Ein allgemeines Tempo-30-Limit in den Städten ist mit der Koalition nicht zu machen. Das unterstrichen Vertreter von Union und FDP vergangene Woche in einer Aktuellen Stunde. Anders als die Opposition wolle die Koalition Mobilität nicht verhindern und den Bürgern das Autofahren nicht verleiden. Arbeitnehmer hätten ein Recht darauf, ihren Arbeitsplatz schnell zu erreichen, sagte der CDU-Verkehrspolitiker Gero Storjohann. Für die Liberalen unterstrich Petra Müller, ein Tempolimit "generell und dogmatisch" per Bundesgesetz überzustülpen, sei der falsche Weg. Wo Tempo 30 nötig sei, werde in den Kommunen entschieden.

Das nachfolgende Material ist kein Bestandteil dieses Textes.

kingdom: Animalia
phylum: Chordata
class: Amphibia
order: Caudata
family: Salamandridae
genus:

Eine Absage für die Pläne gab es auch aus dem Finanzministerium: SPD, Grüne und Linke würden auf Gängelung und Verbote setzen, die Koalition dagegen auf "Freiheit und Eigenverantwortung", sagte der Parlamentarische Staatssekretär Andreas Scheuer (CSU). In den Städten wolle man "Entschilderung" - mehr Tempo-30-Zonen würden dagegen die Kosten steigern.

Die Opposition sieht das anders. Es gehe um eine "sachliche Diskussion" zur Erhöhung der Verkehrssicherheit für Fußgänger, Radfahrer, Ältere und Menschen mit Behinderungen, sagte der verkehrspolitische Sprecher der SPD, Sören Bartol. Tempo 30 sei längst Realität in den Städten; in München gelte es auf mindestens 80 Prozent der Straßen, in Bremen auf 70 Prozent. Bei Tempo 30 halbiere sich der Bremsweg eines Autos, dies könne die Zahl der Verkehrstoten verringern. Auch der verkehrspolitische Sprecher der Fraktion Bündnis 90/Die Grünen, Stephan Kühn, unterstrich, es gehe darum, Tempo 30 "zur Regelgeschwindigkeit" zu machen und nicht die Höchstgeschwindigkeit zu reduzieren. Für Die Linke sagte Herbert Behrens, Tempo 30 sei "sicherer, leiser, sauberer".